How to complete this task
Please return every line of the records below that contains the word "Bernburg".

Segment Start: Given information

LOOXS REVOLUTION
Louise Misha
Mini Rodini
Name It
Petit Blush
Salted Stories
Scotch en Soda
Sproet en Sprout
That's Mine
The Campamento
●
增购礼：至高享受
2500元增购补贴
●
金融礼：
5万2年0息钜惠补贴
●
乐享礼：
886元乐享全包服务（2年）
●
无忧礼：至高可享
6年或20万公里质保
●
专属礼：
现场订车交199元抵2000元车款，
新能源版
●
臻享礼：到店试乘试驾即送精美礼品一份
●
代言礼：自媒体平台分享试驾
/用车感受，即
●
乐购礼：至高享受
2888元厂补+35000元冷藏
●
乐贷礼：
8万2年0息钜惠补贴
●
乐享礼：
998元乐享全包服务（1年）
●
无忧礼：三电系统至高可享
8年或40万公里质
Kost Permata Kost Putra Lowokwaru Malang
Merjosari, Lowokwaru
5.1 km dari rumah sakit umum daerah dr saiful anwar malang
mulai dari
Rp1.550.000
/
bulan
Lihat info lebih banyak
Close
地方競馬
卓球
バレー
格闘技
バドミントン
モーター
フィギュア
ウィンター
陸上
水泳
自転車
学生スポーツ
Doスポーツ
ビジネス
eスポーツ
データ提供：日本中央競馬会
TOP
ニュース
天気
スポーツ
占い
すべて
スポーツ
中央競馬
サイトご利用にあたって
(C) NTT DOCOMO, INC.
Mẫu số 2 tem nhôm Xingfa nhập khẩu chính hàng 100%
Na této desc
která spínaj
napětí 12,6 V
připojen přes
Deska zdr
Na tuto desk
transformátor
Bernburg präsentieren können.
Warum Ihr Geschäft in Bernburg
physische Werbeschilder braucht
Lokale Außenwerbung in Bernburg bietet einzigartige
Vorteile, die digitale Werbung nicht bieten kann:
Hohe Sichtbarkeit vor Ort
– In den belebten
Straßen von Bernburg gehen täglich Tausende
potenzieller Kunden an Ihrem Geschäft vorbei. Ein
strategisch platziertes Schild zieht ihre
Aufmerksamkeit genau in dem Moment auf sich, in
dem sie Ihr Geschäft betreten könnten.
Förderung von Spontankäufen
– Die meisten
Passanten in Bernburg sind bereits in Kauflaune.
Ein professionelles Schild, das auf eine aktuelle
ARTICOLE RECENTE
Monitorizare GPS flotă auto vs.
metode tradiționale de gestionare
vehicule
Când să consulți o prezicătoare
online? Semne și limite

Segment End: Given information

Exercise response
Bernburg präsentieren können.
Warum Ihr Geschäft in Bernburg
Lokale Außenwerbung in Bernburg bietet einzigartige
Straßen von Bernburg gehen täglich Tausende
Passanten in Bernburg sind bereits in Kauflaune.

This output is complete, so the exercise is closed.